Texto dado
↓

Si hubiese ido más al fondo, más allá de la experiencia reflexiva de uno mismo, Descartes habría percibido que uno no piensa, sino que se piensa en la corteza mental de uno mismo; que el pensar forma parte del “mecano”, que es en buena medida una acción preprogramada, aunque a veces, al decir de otro célebre gabacho, parezca una tirada de dados. Pero es igual, la cuestión es que, cuando estaba en aquello del Je pens, donc je sui —lema, por cierto, vastamente citado en el cine cienciaficcional sobre el tema de la realidad virtual y la virtualidad de la (aparente) realidad—, a René se le apareció Morpheo (no el dios griego del sueño, por supuesto, sino el superguru de Matrix) y le dijo aquello de: You take the blue pill and the story ends.  You wake in your bed and you believe whatever you want to believe. You take the red pill and you stay in Wonderland and I show you how deep the rabbit-hole goes.

↑

Tareas del ejercicio
• A. En el fragmento sobre Descartes, ¿quién se le aparece a René mientras formulaba su lema?
• B. Indique si cada afirmación concuerda con el fragmento sobre Descartes y cite las palabras que lo deciden: (i) El pensar es en buena medida una acción preprogramada. (ii) El Morpheo que se aparece es el dios griego del sueño. (iii) El lema de Descartes apenas se cita en el cine cienciaficcional.
Los registros proceden de una fuente distinta.

(Registros almacenados de una colección)
↓

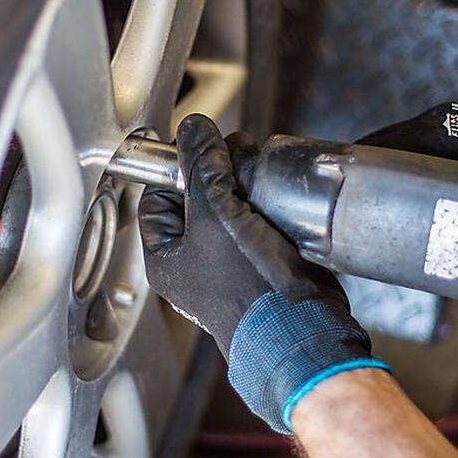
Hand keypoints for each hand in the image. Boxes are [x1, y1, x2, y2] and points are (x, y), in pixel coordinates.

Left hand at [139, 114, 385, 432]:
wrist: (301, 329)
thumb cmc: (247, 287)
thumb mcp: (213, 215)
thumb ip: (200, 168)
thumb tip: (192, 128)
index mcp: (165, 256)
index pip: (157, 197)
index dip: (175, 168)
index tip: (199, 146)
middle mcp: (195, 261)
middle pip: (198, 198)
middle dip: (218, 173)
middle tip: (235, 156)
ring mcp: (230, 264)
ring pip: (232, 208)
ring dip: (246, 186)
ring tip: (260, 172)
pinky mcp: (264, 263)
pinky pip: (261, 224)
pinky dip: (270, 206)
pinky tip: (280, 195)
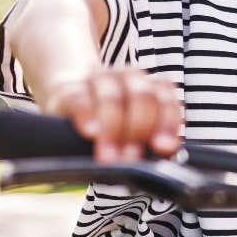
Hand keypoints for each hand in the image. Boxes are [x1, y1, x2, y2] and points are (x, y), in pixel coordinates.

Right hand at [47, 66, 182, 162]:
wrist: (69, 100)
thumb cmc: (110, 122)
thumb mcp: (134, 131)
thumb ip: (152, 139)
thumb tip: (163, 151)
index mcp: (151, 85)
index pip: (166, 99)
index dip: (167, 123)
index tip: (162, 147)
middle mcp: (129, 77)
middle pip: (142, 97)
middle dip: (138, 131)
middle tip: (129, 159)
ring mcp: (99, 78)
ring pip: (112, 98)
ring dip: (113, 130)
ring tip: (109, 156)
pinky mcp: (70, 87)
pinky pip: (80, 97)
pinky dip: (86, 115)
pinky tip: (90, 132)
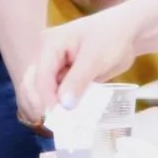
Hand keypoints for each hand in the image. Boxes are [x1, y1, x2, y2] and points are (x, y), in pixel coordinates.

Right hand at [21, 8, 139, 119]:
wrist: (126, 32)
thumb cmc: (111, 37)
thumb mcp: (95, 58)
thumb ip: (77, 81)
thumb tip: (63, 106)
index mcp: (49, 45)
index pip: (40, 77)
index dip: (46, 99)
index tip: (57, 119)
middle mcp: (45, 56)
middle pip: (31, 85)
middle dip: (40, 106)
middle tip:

↑
↓

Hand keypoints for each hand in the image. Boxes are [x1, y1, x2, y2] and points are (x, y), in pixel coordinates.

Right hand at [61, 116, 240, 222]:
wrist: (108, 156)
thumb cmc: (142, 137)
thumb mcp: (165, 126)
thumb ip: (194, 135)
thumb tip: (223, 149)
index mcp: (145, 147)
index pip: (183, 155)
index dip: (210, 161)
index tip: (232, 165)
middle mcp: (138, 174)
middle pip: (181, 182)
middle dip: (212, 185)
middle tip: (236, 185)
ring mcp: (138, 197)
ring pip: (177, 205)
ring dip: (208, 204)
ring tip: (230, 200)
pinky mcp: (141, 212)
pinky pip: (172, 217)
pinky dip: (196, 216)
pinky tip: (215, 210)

↑

Lista de respuestas
• A. Morpheo, el superguru de Matrix, y no el dios griego del sueño.

• B. (i) Sí: "que es en buena medida una acción preprogramada". (ii) No: "no el dios griego del sueño, por supuesto, sino el superguru de Matrix". (iii) No: "lema, por cierto, vastamente citado en el cine cienciaficcional".